Graded on a Curve:
8 Eyed Spy,
Luncheone

When Lydia Lunch and her band Teenage Jesus and the Jerks clawed their way onto NYC’s No Wave scene, plenty of listeners lowered the grates on their ears and shut up shop for good. 8 Eyed Spy weren’t a room clearer—they were a state clearer; a friend of mine visited Utah at the time and the entire state was deserted. Evidently someone had put the album on their turntable and the population had fled en masse to the Onaqui Mountains, leaving warm dinners still sitting on their tables and parakeets in mid-squawk. Needless to say, I loved them.

But Lunch’s subsequent band, 8 Eyed Spy, was, relatively speaking, a tamer proposition. The caterwaul factor had dropped from ten to four, and 1997’s Luncheone—which compiles 8 Eyed Spy’s entire recorded output—is the proof. Gone, for the most part, is the deliberate grating, replaced by recognizable melodies and a sound prominently featuring Pat Irwin’s saxophone, which brings to mind James Chance and the Contortions. Which isn’t to say 8 Eyed Spy share Chance’s love for free jazz and funk. But they do like his predilection for carefully reined in chaos.

Luncheone includes three covers, which in an of itself demonstrates that Lunch was no longer rejecting the rock tradition No Wave had set out to do away with. On their cover of Creedence Clearwater Revival’s “Run Through the Jungle”—which is preceded by the borderline jazzy “Swamp”—Lunch reins in the guitar slash, and while she’ll never be Debbie Gibson, like Patti Smith (you gotta hear Smith’s cover of “You Light Up My Life”) she doesn’t set out to deconstruct the song either.

8 Eyed Spy also take on Bow Wow Wow’s “I Want Candy,” fracturing its Burundi beat while Lunch makes no attempt at sounding like she wants candy or anything else while George Scott III’s bass thumps, Irwin blurts away on sax, and Michael Paumgardhen goes reverb on the guitar. It’s the album highlight. Finally, they go heavy on the harmonica on Bo Diddley’s “Diddy Wah Diddy.” Irwin’s saxophone is downright conventional, Lunch sounds like she’s singing in an echo chamber, and Paumgardhen plays one mean guitar. There’s some discordant piano in there gratis Irwin as well.
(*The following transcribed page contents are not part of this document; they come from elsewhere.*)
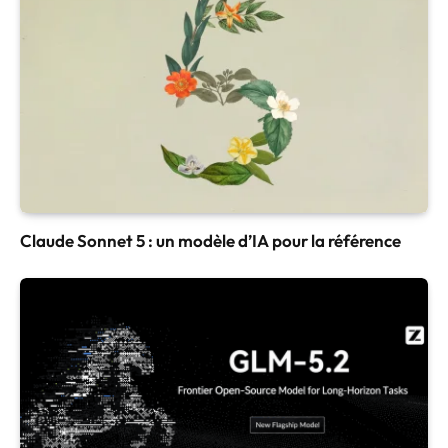
Claude Sonnet 5 : un modèle d’IA pour la référence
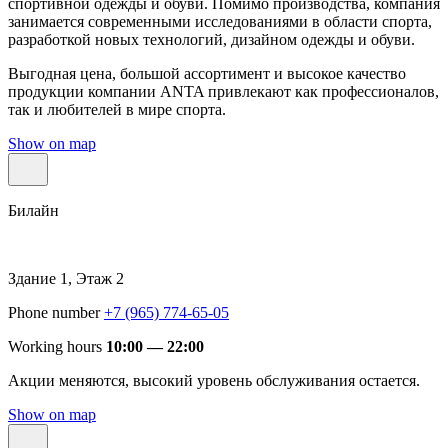
спортивной одежды и обуви. Помимо производства, компания
занимается современными исследованиями в области спорта,
разработкой новых технологий, дизайном одежды и обуви.
Выгодная цена, большой ассортимент и высокое качество
продукции компании ANTA привлекают как профессионалов,
так и любителей в мире спорта.
Show on map
Билайн
Здание 1, Этаж 2
Phone number
+7 (965) 774-65-05
Working hours
10:00 — 22:00
Акции меняются, высокий уровень обслуживания остается.
Show on map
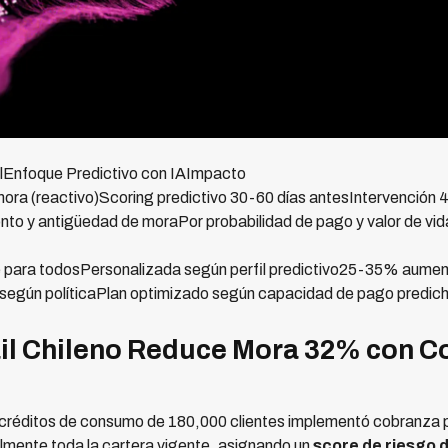
Enfoque Predictivo con IAImpacto
 mora (reactivo)Scoring predictivo 30-60 días antesIntervención
o y antigüedad de moraPor probabilidad de pago y valor de vi
 para todosPersonalizada según perfil predictivo25-35% aument
r según políticaPlan optimizado según capacidad de pago predi
il Chileno Reduce Mora 32% con C
 créditos de consumo de 180,000 clientes implementó cobranza p
lmente toda la cartera vigente, asignando un
score de riesgo 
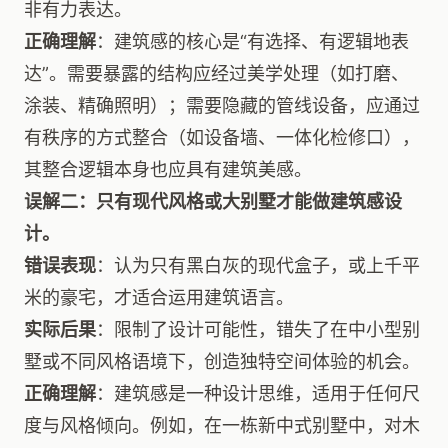
非有力表达。
正确理解
：建筑感的核心是“有选择、有逻辑地表
达”。需要暴露的结构应经过美学处理（如打磨、
涂装、精确照明）；需要隐藏的管线设备，应通过
有秩序的方式整合（如设备墙、一体化检修口），
其整合逻辑本身也应具有建筑美感。
误解二：只有现代风格或大别墅才能做建筑感设
计。
错误表现
：认为只有黑白灰的现代盒子，或上千平
米的豪宅，才适合运用建筑语言。
实际后果
：限制了设计可能性，错失了在中小型别
墅或不同风格语境下，创造独特空间体验的机会。
正确理解
：建筑感是一种设计思维，适用于任何尺
度与风格倾向。例如，在一栋新中式别墅中，对木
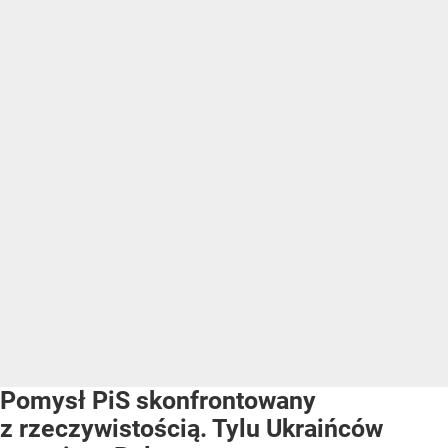
Pomysł PiS skonfrontowany
z rzeczywistością. Tylu Ukraińców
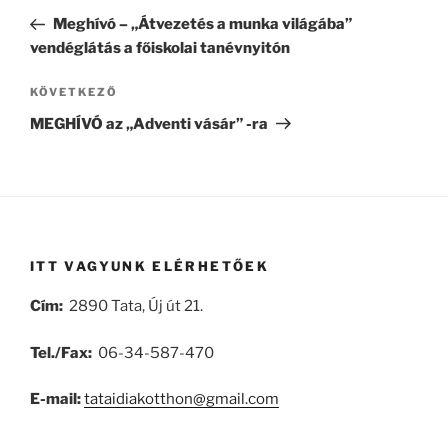
navigáció
bejegyzés
Meghívó – „Átvezetés a munka világába”
vendéglátás a főiskolai tanévnyitón
Következő
KÖVETKEZŐ
bejegyzés
MEGHÍVÓ az „Adventi vásár” -ra
ITT VAGYUNK ELÉRHETŐEK
Cím:
2890 Tata, Új út 21.
Tel./Fax:
06-34-587-470
E-mail:
tataidiakotthon@gmail.com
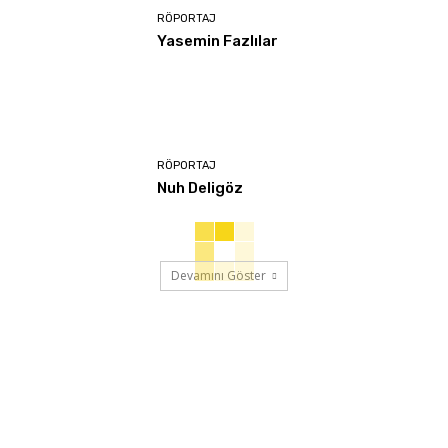
RÖPORTAJ
Yasemin Fazlılar
RÖPORTAJ
Nuh Deligöz
Devamını Göster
Take Lunch’s declamatory delivery out of “Lazy in Love” and it could be a big hit single; saxophonist Pat Irwin dominates “Love Spits,” and on the in-no-hurry live “Dead Me You B Side” Lunch invites the audience to slow dance! She barks out the lyrics while the audience tosses in helpful comment, and I wish I’d been there. The wonderfully named “Motor Oil Shanty” is slip-on-an-oil-slick quick, and as ramshackle (in a good way) as that garage those doomed college kids are always stopping at before they get murdered one by one by some chainsaw-wielding cannibal in the woods.

“You Twist I Shout” could be a Fall song, which sets me to wondering whether Lydia was spending time in her bedroom listening to Welcome to the Witch Trials. Ditto.“Run Away Dark.” Irwin’s sax blurt dominates the mid-tempo “Looking for Someone,” the electrical storm that is “Lightning’s Girl” is old school rock with some marching, charging feet tossed in. Then there’s an interlude of pure noise, and the moral of the story seems to be if you see Lightning’s Girl coming, you’d better run. “Boy Meets Girl” features some spastic guitar and lots of Lunch’s off-key brilliance—when the tempo increases what you have is a great rock song. “2 Square” isn’t as good, but it has guitar appeal, while the live “Run Away Dark” features lots of tambourine and sax, but it’s over too soon.

The aim of No Wave, Lunch told writer Don Watson, “was to destroy rock.” But she knew as well as anyone that was impossible—that rock and roll was here to stay and would outlive us all—that it would still be out there, in the aether, long after some post-apocalyptic species of T-Rex crushed the last of us into foot powder. She also understood that musical evolution was inevitable and acted accordingly—8 Eyed Spy was a turning back, because there simply was no way forward. Although I’m sure some of your free jazz guys—Peter Brötzmann, for instance, would disagree.